For those operators who choose to stick to true dairy, the key to success lies in capitalising on its inherent health advantage.
The need to promote the health benefits of dairy (return to top)
“In an increasingly health-conscious society, the brands due to see the strongest success are those that showcase the health benefits of dairy produce,” predicts Sarah Turner, managing director of Carter Wong, a design agency that has worked with names like Nomadic and Dairy Crest.
“Whether celebrating protein and calcium content to support bone development in children, or gut-friendly products such as fermented drinks and yogurts like kefirs, product innovation that appeals to a more informed and health-motivated consumer will help maintain market share in the long run,” she says.
While dairy has a powerful health story, telling this story is an area where it falls short of the more “aggressive” plant-based dairy industry, according to AFI. “The dairy industry needs to stop relying on its heritage and the fact that everyone in the western world has grown up on dairy, and shout about the taste and nutritional profile of its products”, says Donohue.
“The plant-based industry is far more aggressive in its self-promotion. They tell a convincing story about plant-based dairy being natural and unprocessed, but the story they aren’t telling is that of protein quality.
“Dairy proteins are superior for bone health and muscle-building because most plant proteins don’t have a complete amino acid profile.”
Binns at Dairygold agrees the dairy industry could do more to counter the marketing tactics employed by its plant-based rivals. She claims the ‘sales pitch’ for vegan products tends to focus “heavily on highlighting the perceived cruelty and unsustainability of milk collection, rather than promoting the health-giving properties of milk and dairy alternatives”.
“To combat this, we need to promote the health benefits of milk and milk-derived products to prevent a migration by consumers who may not fully comprehend the choice in front of them,” she says.
The potential of fermented dairy products (return to top)
Fermented dairy products could represent an even more compelling proposition in the face of growing plant-based competition, suggests Chr Hansen global marketing manager Lasse Vigel Jørgensen.

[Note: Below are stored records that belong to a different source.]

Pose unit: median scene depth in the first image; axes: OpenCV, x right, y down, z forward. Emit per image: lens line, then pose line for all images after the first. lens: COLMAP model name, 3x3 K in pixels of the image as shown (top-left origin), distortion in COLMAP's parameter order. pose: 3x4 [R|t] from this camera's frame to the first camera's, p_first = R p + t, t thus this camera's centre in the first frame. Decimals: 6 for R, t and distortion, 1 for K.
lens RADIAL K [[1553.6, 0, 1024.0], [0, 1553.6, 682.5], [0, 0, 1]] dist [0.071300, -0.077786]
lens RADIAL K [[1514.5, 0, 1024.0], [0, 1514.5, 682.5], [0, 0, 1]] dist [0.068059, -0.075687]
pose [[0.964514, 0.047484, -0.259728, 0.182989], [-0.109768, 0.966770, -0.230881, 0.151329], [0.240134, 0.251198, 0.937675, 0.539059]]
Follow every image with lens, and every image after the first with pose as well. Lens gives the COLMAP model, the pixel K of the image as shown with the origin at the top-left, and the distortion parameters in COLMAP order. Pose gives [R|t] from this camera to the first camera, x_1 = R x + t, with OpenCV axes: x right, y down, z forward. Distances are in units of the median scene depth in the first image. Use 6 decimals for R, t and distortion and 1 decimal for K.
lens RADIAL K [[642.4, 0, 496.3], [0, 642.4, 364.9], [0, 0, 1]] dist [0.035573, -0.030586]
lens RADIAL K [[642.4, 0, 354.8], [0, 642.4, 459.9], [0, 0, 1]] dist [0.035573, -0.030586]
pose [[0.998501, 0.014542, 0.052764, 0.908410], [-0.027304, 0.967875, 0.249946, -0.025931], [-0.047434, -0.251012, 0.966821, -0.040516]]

“The health profile of dairy products is positive and that of fermented dairy products is even better. Dairy companies can leverage this by innovating and positioning their products towards healthy living.”
Jørgensen reckons a “winning strategy” for producers of fermented dairy could be to communicate clearly about the “good stuff” in their products, such as protein, calcium, good bacteria and vitamins. These producers can also use Chr Hansen’s Nola Fit enzyme to reduce the sugar content of their dairy products.
Regardless of whether food makers wish to embrace all things vegan or not, it is clear that the movement has built up unavoidable momentum. Therefore, the dairy sector will not only need to adapt to the new reality but also milk the opportunities it presents.